After arguing that, Hayek quickly leaps to arguing against the idea that truth is not determined by deduction from observations, but from hidden causes which have determined the thinker's conclusions, and thus truth or falsehood can depend on the social position (race, class, etc.) of the person making the argument. It seems that he's arguing against ideas of implicit bias, but I don't really see how he got there from his previous point, unless he's making a very subtle argument against the idea that all of our knowledge is already in our minds (hence the possibility of planning) but some of it is fake (hence the possibility of bias or distortion). It's a big leap of the argument.
Also, while I have no doubt that modern political correctness has plenty of antecedents (remember, one of the main themes of this blog is that all of this has happened before and will happen again), I'm mildly surprised that 1952 had substantial numbers of people arguing that implicit bias is a huge thing, or that the privileged cannot know certain things. I suppose it's possible that the Marxists might have made the second point (I don't know, I'm just speculating) but that's the sort of argument that could easily be wielded by peasants against planners. (Unless he's arguing against the idea that only the top of the ladder has the proper perspective.)

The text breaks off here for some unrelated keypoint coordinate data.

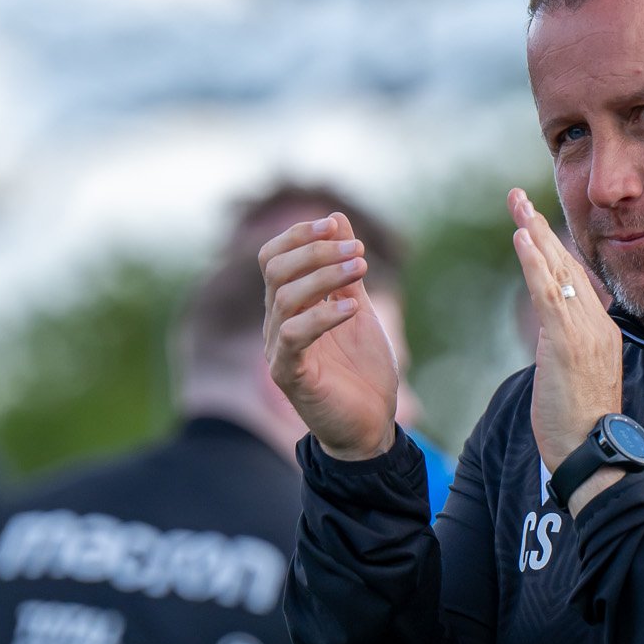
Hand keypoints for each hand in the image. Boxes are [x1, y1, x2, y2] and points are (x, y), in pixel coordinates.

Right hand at [260, 212, 398, 460]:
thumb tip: (337, 219)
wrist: (370, 424)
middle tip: (357, 249)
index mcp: (291, 306)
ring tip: (361, 268)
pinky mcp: (290, 375)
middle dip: (316, 251)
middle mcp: (278, 324)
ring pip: (285, 298)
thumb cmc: (361, 369)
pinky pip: (294, 337)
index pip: (273, 258)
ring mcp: (279, 350)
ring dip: (326, 276)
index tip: (335, 224)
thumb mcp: (359, 309)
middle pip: (275, 271)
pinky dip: (323, 316)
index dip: (298, 236)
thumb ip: (346, 271)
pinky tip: (353, 308)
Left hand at [508, 188, 625, 473]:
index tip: (536, 225)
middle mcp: (598, 325)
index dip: (555, 250)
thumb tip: (552, 337)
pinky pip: (549, 293)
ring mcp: (585, 332)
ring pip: (559, 272)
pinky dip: (535, 263)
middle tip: (518, 198)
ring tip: (517, 206)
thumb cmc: (580, 426)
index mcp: (602, 332)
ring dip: (535, 235)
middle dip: (542, 229)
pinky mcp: (568, 342)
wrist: (594, 454)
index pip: (577, 280)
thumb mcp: (575, 379)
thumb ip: (566, 350)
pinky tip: (523, 238)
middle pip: (568, 266)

Near the end of this chapter, Hayek does offer one point that I like very, very much: It is dangerous when people abandon religion but see no reason to submit to anything that they do not rationally understand. If people respect neither God nor arbitrary moral codes (and ultimately all "ought" statements are rooted in assertions rather than logic, a point that I spent this afternoon making to a colleague) then they could engage in great hubris. If this comes at the same point in historical evolution as the rise of great technological capabilities (e.g. nuclear weapons) and a belief in the superiority of planning over emergent order then the unguided might create upheavals that lead to disaster.
I think we have the nuclear genie more-or-less controlled (arguably less, right now, with North Korea rattling the saber) but in higher ed I think we have undermined too many principles, leaving only short-term thought about individual selfishness. Hayek might be greatly sympathetic to the good that can emerge from selfishness in market economies (and I am, as well) but institutions need rules (even for-profit companies require a certain amount of coordinated sacrifice for greater benefit down the road--it's the whole concept of investment in a project that involves more than one person!), and non-profit educational institutions supposedly offer a chance be supported while indulging one's passions via creative pursuits, in exchange for work that benefits students. However, when the concept of duty collapses, when the quasi-monastic sacrifice inherent in academic work is regarded as an oppressive norm feasible only for men of a certain class and era, when pervasive and unfair bias is seen as driving every decision, then what is left but short-term selfishness?
Hayek, as a man of ideas, is less of a capitalist than he'd ever admit. He wanted people to submit to duty and purpose without a clear answer to "Why do I have to listen and what is in it for me?"